--- Supplied information Enclosed Below ---

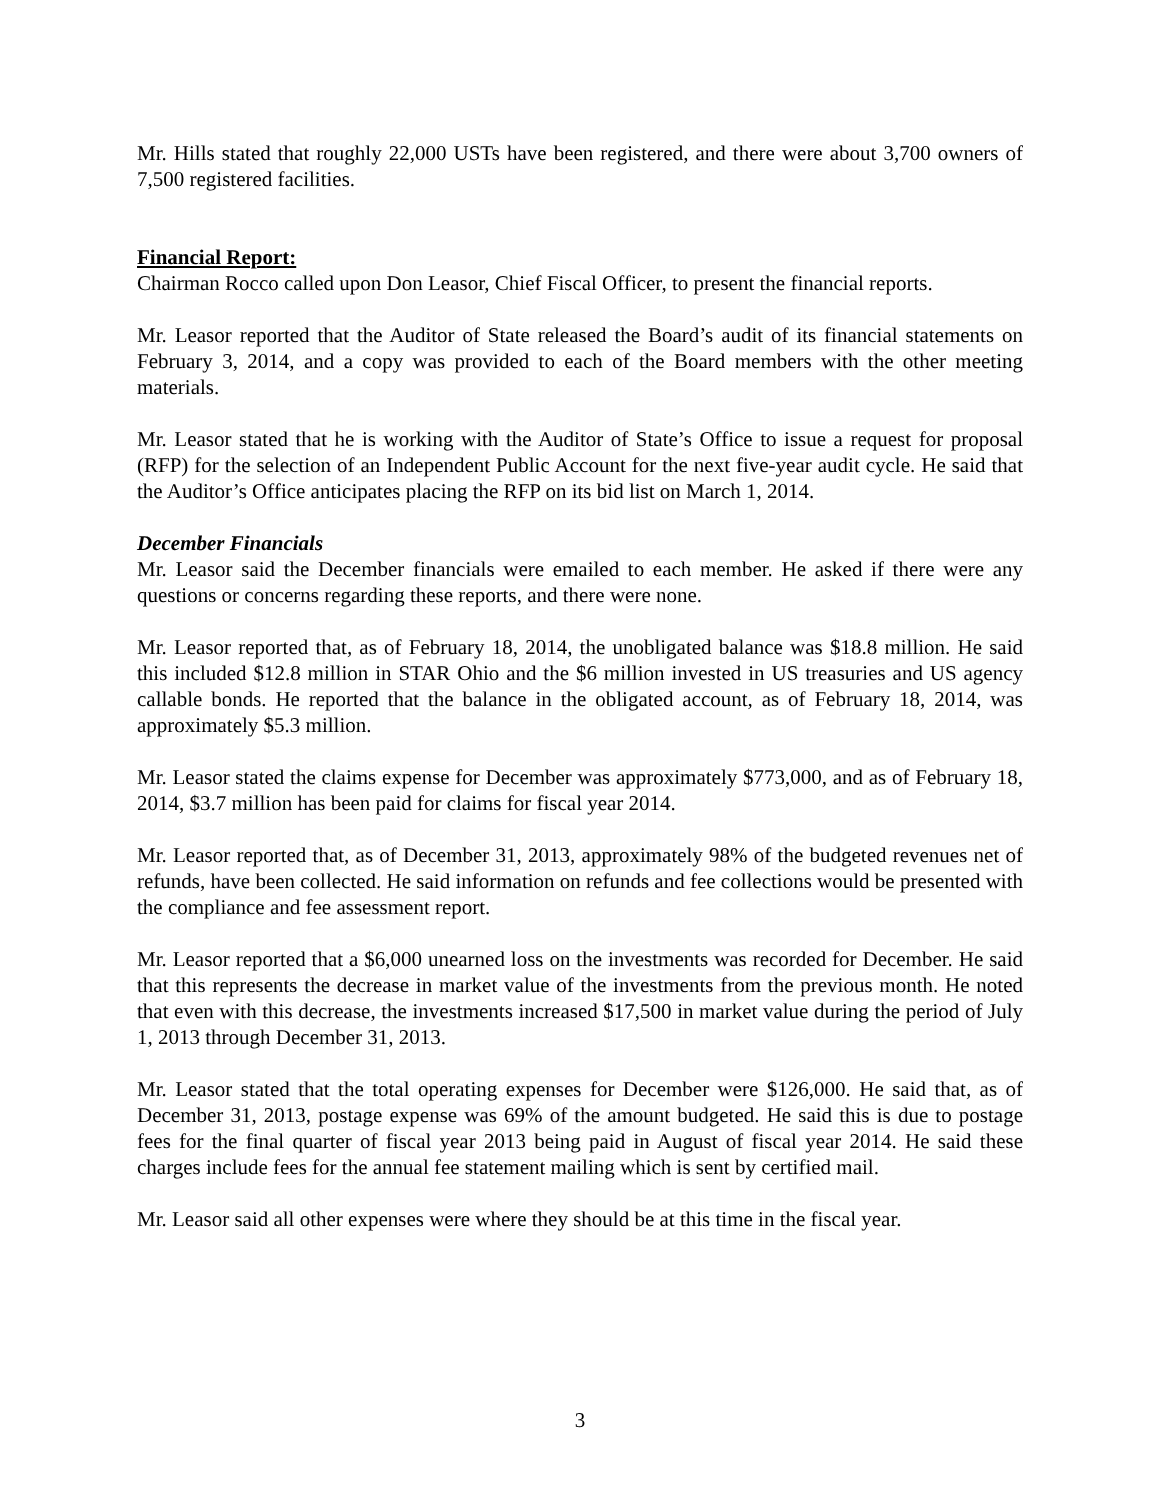Mr. Hills stated that roughly 22,000 USTs have been registered, and there were about 3,700 owners of 7,500 registered facilities.
Financial Report:
Chairman Rocco called upon Don Leasor, Chief Fiscal Officer, to present the financial reports.
Mr. Leasor reported that the Auditor of State released the Board’s audit of its financial statements on February 3, 2014, and a copy was provided to each of the Board members with the other meeting materials.
Mr. Leasor stated that he is working with the Auditor of State’s Office to issue a request for proposal (RFP) for the selection of an Independent Public Account for the next five-year audit cycle. He said that the Auditor’s Office anticipates placing the RFP on its bid list on March 1, 2014.
December Financials
Mr. Leasor said the December financials were emailed to each member. He asked if there were any questions or concerns regarding these reports, and there were none.
Mr. Leasor reported that, as of February 18, 2014, the unobligated balance was $18.8 million. He said this included $12.8 million in STAR Ohio and the $6 million invested in US treasuries and US agency callable bonds. He reported that the balance in the obligated account, as of February 18, 2014, was approximately $5.3 million.
Mr. Leasor stated the claims expense for December was approximately $773,000, and as of February 18, 2014, $3.7 million has been paid for claims for fiscal year 2014.
Mr. Leasor reported that, as of December 31, 2013, approximately 98% of the budgeted revenues net of refunds, have been collected. He said information on refunds and fee collections would be presented with the compliance and fee assessment report.
Mr. Leasor reported that a $6,000 unearned loss on the investments was recorded for December. He said that this represents the decrease in market value of the investments from the previous month. He noted that even with this decrease, the investments increased $17,500 in market value during the period of July 1, 2013 through December 31, 2013.
Mr. Leasor stated that the total operating expenses for December were $126,000. He said that, as of December 31, 2013, postage expense was 69% of the amount budgeted. He said this is due to postage fees for the final quarter of fiscal year 2013 being paid in August of fiscal year 2014. He said these charges include fees for the annual fee statement mailing which is sent by certified mail.
Mr. Leasor said all other expenses were where they should be at this time in the fiscal year.
3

--- End of Enclosed Supplied information ---

Brief ▸ Find the line with "Mr. Leasor said all". Transcribe it and every line after it exactly, through the end of the records above, and nothing else.

Exercise response ▸
Mr. Leasor said all other expenses were where they should be at this time in the fiscal year.
3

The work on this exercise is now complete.